Dirt-poor white, in fact, was a tame insult compared to the epithets thrown at unfortunates from the era of British domination to our times. Hence her linguistic summary:
Waste people. Offscourings. Lubbers. Bogtrotters.
Rascals. Rubbish. Squatters. Crackers. Clay-eaters.
Tackies. Mudsills. Scalawags. Briar hoppers.
Hillbillies. Low-downers. White n—s. Trailer trash.
Degenerates. White trash. Rednecks. Swamp people. (302)
The shift in names depended less on nuances than on the temporal, spatial, and geographical realities of this economic group. In the 1600s, Britain produced colonies of people they saw as drones. Set apart by poverty, they formed a surprisingly large group of expendables. (Though White Trash appeared before the election, echoes of the 400-year-old charge can explain Trump supporters’ visceral responses to Hillary Clinton.)

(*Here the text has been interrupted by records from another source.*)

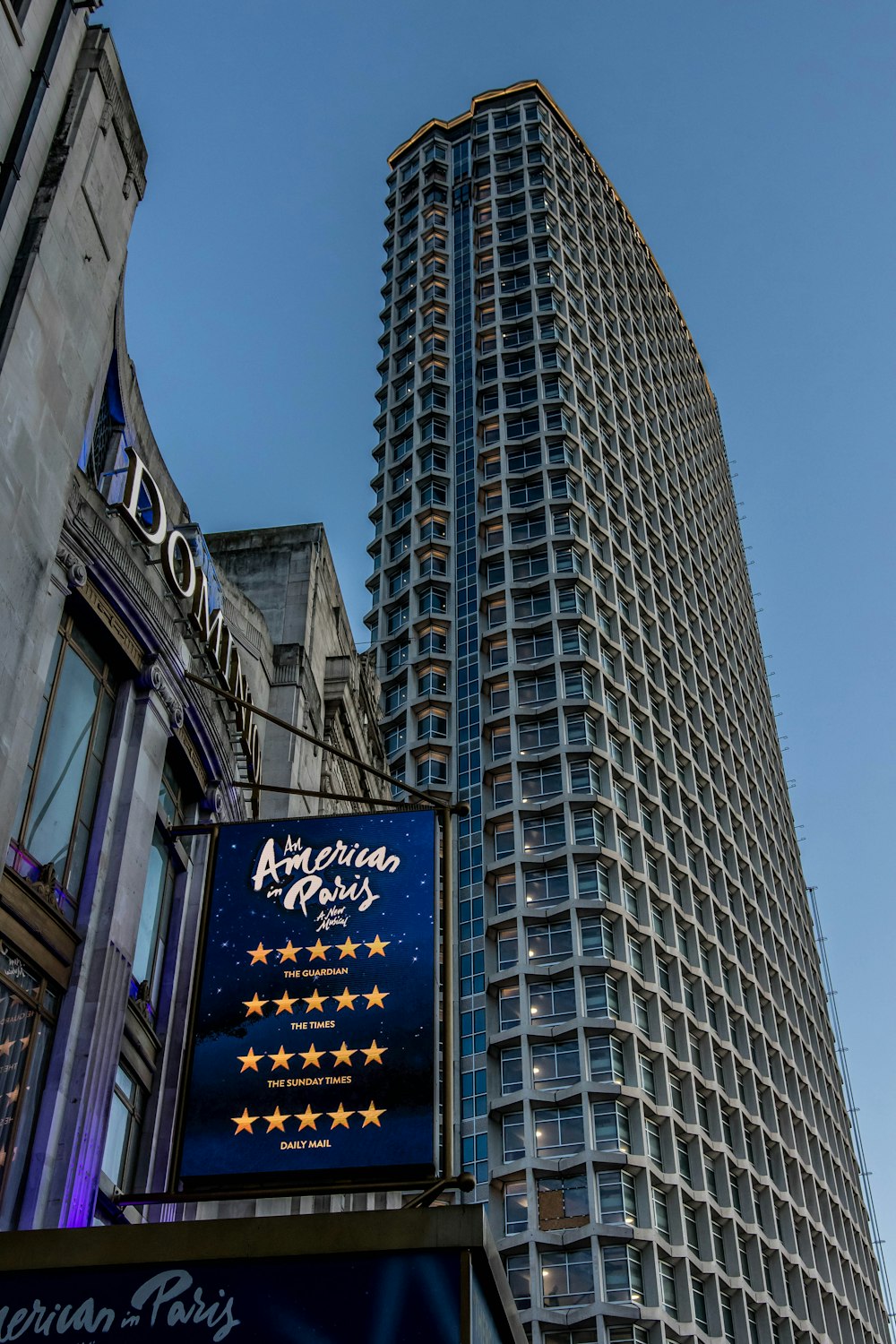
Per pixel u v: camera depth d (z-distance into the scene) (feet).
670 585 401.08
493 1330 45.75
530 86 486.38
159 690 79.20
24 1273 41.34
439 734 327.88
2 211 65.16
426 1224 41.60
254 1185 57.31
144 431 89.66
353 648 144.66
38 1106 62.18
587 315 432.25
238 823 68.85
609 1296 228.22
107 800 73.00
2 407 60.70
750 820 385.70
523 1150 247.91
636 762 322.96
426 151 483.92
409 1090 58.80
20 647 60.59
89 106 74.18
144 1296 40.70
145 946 77.77
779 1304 268.21
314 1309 40.06
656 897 299.38
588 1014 262.67
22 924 62.59
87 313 71.61
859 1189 360.69
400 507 392.68
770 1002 335.67
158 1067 76.84
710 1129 273.75
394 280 453.99
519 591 345.31
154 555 80.53
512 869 288.92
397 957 62.95
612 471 394.73
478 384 405.39
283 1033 60.95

Hate speech routinely was the basis for dehumanization. The Founding Fathers saw the bestial in farm hands. The Civil War era augmented the view: freed African Americans cemented their negative associations of sharecropping. A series of presidents refracted this narrative through distrust of backwoods wildness. When the promise of cheap land drew such people, the argument went, they merely replicated their laziness, crude behavior, and filthy habits rather than rise to the land-owning occasion.
Isenberg is particularly sympathetic to the families who supposedly validated the tabooed inbreeding. Rather she points out how the early modern fixation on isolated examples like the Jukes and the Kalikaks were just that.

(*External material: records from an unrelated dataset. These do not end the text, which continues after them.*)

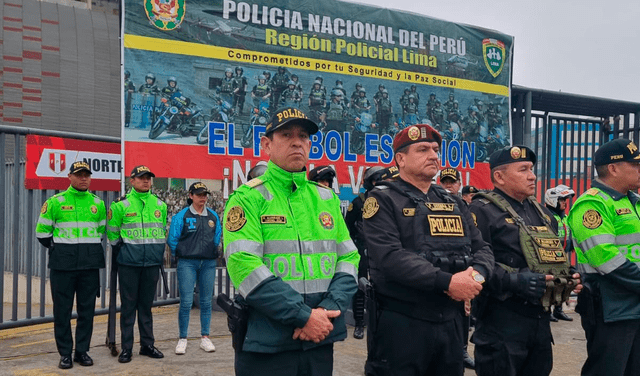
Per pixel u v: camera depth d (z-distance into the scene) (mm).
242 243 2232
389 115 7922
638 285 3295
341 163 7570
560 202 6770
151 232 5195
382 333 2742
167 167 6566
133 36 6426
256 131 7074
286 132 2389
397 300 2695
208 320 5508
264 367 2258
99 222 5031
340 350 5477
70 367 4785
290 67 7281
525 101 8898
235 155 6957
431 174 2832
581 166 9688
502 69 8828
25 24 24109
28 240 6051
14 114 23469
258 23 7094
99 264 4969
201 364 4953
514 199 3316
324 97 7473
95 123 25125
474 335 3232
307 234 2387
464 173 8484
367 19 7801
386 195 2814
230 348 5551
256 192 2346
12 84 23547
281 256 2297
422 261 2559
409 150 2855
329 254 2436
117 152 6465
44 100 24078
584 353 5605
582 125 9828
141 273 5191
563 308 8031
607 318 3451
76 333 4934
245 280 2199
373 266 2797
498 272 2959
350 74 7656
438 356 2729
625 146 3486
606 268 3373
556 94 8883
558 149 9242
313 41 7418
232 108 6941
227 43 6918
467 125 8523
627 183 3496
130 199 5180
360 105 7715
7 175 8047
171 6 6613
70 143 6109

After decades of similar thinking, the Progressive Era, in the name of enlightened moral order advanced the fake science of social engineering. The term belied the sterilization of many deemed retarded; the South was particularly effective. Whatever his positive qualities, muddying Theodore Roosevelt’s reputation is his belief in such eugenic solutions.
His descendant Franklin Delano Roosevelt is the exception to this institutionalized hatred. The author finds that the New Deal administration reversed the ideology of waste people. Dust Bowl refugees in particular were the victims of devaluation, their dignity ignored. She reminds us that agencies like the Farm Security Administration devoted their energy to confronting poverty. There was no permanent army of the poor, only unfortunates who deserved relief in both senses of the word.
She might have qualified the argument in terms of mass unionism. Manual workers such as the Okies and Arkies who benefited from government camps and monetary aid were never among the masses of industrial workers who were empowered by the Wagner Act, under which labor could organize legally.
This capsule history, of course, does not do justice to Isenberg’s meticulously detailed, closely argued, and more than 450-page social history. Whatever the people trashed by America, she chronicles the wages of prejudice. New England’s subaltern class, for example, is almost never included in studies of white degeneracy. Isenberg reminds the reader that the well-known novel by Carolyn Chute, The Beans of Egypt, Maine, was often misinterpreted as a literary expose of regional dysfunction. Reinforcing Isenberg’s own thesis, Chute defended the imagined family’s ability to create communities.
Particularly illuminating are her analyses of celebrity politicians parlaying their lowly country roots into a populism packaged for avid audiences: Lyndon Johnson, Bill Clinton, and of course Sarah Palin. In one of the most controversial sections (at least before the presidential election) Donald Trump comes in for his share of cultural critique. In the author’s view, his reality show The Apprentice opened the door to making icons out of mediocrity, both in its host and revolving cast. She finds a link between the Trump television brand and offensive white trash shows like Duck Dynasty, Here Comes Honey Boo Boo, and Paris Hilton’s remake of Green Acres dubbed The Simple Life. The hypothesis needs testing, though. This reviewer admits ignorance of such crude populist fare, nor is she prepared to sample their contents.
An excellent choice for general readers, scholars, and Working-Class Studies courses, the volume also provides a bibliography as exhaustive as the discussion itself. Endnotes too are appropriately legion. One comes away from this reading experience with the view that the time is right for an expansion of whiteness studies to the subjects whose so-called white privilege barely existed.